Because of this series of events, when the victory was announced, it looked immense – so immense, indeed, that many believed in an act of God. Our army, which had been formed in the small state of Israel as it was at that time, had conquered the entire Sinai peninsula, the Golan Heights, the West Bank, east Jerusalem and the Gaza Strip. From the “second Holocaust” to miraculous deliverance, in just six days.

So, was it a “defensive war” or an “act of naked aggression”? In the national consciousness, it was and remains a purely defensive war, started by “the Arabs.” Objectively speaking, it was our side which attacked, though under utmost provocation.

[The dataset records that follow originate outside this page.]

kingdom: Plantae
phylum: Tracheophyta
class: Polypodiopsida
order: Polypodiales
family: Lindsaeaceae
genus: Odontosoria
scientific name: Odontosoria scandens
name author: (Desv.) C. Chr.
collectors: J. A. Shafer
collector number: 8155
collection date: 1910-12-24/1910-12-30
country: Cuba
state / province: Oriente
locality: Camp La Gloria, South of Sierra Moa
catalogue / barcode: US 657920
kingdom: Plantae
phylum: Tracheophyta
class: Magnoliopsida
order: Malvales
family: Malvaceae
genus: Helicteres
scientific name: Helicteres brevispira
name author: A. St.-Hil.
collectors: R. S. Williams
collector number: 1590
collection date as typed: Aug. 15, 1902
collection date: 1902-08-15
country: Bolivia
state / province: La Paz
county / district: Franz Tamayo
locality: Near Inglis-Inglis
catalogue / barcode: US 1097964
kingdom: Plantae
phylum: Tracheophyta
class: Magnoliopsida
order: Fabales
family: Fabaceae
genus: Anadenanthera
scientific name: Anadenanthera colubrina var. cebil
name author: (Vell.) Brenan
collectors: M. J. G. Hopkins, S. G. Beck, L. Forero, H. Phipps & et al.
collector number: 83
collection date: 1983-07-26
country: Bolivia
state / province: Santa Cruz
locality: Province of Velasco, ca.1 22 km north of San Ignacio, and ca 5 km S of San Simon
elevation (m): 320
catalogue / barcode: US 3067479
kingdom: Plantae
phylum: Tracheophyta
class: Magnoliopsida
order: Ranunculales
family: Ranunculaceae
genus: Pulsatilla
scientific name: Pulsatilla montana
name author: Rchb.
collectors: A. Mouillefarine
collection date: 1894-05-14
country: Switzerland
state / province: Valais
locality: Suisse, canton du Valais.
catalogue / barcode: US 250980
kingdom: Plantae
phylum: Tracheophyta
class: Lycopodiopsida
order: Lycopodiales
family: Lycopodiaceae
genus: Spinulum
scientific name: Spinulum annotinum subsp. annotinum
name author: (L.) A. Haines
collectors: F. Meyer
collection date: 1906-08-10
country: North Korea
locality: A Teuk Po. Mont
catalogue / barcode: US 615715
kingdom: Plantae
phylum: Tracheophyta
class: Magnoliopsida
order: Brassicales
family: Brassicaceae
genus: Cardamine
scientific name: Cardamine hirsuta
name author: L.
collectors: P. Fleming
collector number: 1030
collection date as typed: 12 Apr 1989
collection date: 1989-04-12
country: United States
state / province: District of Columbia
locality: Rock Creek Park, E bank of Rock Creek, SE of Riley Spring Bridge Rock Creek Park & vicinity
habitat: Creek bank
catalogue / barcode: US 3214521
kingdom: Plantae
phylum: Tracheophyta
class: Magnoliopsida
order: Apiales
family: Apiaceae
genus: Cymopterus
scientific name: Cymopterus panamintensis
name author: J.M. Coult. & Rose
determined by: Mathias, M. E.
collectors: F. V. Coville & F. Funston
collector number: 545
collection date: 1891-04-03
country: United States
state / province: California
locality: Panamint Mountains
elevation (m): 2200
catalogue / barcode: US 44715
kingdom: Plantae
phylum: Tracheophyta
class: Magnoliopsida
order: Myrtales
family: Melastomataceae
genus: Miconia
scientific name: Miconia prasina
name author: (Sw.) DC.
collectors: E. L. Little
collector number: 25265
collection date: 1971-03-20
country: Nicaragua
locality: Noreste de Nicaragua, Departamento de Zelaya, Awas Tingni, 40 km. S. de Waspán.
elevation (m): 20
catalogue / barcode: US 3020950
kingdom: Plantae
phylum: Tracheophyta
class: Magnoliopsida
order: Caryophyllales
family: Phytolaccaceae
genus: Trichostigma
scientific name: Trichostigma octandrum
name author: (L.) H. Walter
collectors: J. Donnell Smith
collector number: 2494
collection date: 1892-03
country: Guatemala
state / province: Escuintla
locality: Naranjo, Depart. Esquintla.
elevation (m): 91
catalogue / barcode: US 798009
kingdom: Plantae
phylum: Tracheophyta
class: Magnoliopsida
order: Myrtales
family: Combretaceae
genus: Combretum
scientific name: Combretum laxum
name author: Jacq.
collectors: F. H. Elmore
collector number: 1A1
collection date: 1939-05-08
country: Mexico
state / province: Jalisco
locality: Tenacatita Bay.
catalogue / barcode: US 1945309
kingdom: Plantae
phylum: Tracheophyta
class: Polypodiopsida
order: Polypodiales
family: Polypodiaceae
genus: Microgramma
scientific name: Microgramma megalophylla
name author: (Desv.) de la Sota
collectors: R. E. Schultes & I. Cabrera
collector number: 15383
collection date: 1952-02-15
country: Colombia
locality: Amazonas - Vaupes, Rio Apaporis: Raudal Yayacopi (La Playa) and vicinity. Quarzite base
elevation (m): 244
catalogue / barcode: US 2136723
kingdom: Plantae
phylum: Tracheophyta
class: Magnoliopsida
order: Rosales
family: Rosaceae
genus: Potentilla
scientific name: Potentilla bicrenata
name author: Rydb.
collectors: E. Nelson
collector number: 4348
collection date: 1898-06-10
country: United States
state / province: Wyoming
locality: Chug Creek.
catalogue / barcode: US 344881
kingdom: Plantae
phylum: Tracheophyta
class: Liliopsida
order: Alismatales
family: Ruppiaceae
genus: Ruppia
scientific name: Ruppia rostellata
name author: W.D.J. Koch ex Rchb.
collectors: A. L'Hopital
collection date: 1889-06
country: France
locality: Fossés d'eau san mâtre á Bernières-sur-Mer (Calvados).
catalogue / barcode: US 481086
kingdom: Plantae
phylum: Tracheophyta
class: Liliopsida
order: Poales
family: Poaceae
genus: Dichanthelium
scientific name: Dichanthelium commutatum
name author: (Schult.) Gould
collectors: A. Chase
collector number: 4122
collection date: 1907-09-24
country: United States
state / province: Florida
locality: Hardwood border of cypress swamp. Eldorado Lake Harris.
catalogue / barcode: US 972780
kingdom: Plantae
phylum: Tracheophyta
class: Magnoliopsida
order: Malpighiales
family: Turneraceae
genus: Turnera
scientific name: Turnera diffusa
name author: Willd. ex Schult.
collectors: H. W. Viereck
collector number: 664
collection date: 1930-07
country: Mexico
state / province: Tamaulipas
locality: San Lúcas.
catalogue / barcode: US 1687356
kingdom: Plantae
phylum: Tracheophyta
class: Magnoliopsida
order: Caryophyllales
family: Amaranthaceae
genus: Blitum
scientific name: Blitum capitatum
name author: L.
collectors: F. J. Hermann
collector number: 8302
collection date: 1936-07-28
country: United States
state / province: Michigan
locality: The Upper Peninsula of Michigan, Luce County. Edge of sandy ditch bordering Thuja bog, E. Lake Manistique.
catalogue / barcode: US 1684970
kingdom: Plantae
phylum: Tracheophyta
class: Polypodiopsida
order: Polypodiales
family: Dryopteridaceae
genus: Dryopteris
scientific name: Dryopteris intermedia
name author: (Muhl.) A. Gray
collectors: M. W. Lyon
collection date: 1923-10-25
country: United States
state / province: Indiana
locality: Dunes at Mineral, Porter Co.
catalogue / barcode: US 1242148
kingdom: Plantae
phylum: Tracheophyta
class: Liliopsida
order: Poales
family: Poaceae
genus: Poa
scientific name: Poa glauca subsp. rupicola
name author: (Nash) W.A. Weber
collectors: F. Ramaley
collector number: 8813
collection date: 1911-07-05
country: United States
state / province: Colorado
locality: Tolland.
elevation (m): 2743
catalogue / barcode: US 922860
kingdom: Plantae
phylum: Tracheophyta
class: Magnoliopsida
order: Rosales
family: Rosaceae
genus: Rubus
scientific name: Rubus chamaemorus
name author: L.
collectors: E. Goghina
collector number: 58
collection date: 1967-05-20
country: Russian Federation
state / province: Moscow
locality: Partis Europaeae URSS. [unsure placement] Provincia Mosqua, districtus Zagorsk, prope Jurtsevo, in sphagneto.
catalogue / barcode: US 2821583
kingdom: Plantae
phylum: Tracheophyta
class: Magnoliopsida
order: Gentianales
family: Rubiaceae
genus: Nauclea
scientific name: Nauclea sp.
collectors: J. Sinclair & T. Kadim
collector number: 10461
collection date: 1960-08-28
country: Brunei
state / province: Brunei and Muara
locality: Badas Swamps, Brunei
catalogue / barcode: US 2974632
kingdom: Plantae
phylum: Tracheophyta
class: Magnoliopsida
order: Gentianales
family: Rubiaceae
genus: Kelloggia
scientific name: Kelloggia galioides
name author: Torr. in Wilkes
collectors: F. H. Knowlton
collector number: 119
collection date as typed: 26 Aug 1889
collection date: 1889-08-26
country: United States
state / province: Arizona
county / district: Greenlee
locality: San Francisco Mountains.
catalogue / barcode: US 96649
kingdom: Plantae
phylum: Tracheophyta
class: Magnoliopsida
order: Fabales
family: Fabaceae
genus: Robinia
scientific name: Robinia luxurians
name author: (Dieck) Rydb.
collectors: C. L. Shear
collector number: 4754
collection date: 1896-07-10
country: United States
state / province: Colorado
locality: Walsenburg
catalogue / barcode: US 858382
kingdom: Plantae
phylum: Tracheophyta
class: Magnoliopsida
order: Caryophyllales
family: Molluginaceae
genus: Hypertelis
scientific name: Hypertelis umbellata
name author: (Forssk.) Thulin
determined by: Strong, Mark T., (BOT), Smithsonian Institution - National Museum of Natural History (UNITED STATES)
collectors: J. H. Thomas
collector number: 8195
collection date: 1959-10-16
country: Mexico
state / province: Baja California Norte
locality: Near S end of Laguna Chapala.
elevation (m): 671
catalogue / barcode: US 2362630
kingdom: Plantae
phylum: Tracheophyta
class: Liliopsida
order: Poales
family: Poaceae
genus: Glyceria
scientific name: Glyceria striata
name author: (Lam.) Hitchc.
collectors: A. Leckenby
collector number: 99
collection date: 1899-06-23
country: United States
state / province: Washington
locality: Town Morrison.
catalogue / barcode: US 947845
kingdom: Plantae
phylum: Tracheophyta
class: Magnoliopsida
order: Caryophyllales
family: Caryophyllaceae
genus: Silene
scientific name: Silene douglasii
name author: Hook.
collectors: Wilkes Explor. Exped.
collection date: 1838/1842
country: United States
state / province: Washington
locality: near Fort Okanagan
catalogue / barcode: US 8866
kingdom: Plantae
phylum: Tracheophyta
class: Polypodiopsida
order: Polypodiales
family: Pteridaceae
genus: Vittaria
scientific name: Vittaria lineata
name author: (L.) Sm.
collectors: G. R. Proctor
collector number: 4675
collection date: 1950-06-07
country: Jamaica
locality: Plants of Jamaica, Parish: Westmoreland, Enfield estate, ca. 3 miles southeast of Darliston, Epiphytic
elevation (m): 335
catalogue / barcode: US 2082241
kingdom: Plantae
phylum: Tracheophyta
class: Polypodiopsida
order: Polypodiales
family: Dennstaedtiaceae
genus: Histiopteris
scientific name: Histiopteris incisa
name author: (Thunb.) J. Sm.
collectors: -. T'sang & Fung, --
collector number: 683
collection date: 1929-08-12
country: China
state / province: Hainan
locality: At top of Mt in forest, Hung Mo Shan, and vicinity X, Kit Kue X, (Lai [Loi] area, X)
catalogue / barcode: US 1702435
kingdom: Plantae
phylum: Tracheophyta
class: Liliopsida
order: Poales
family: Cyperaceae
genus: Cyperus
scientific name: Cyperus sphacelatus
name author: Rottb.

Years later, when I said so in passing, a leading Israeli journalist was so upset that he stopped talking with me.

Be that as it may, the Israeli public reaction was stupendous. The entire country was in delirium. Masses of victory-albums, victory songs, victory this and victory that amounted to national hysteria. Hubris knew no bounds. I cannot claim that I was entirely untouched by it.

Ariel Sharon boasted that the Israeli army could reach Tripoli (in Libya) in six days. A Movement for a Greater Israel came into being, with many of Israel’s most renowned personalities clamoring for membership.

Soon the settlement enterprise was under way.

But, as in a Greek tragedy, hubris did not go unpunished. The gold turned to dust. The greatest victory in Israel’s history turned into its greatest curse. The occupied territories are like the shirt of Nessus, glued to our body to poison and torment us.

On the 46th anniversary of that great drama, we can only wish that it had never happened, that it was all a dream.

The author is a journalist, former Knesset member and founding member of Gush Shalom.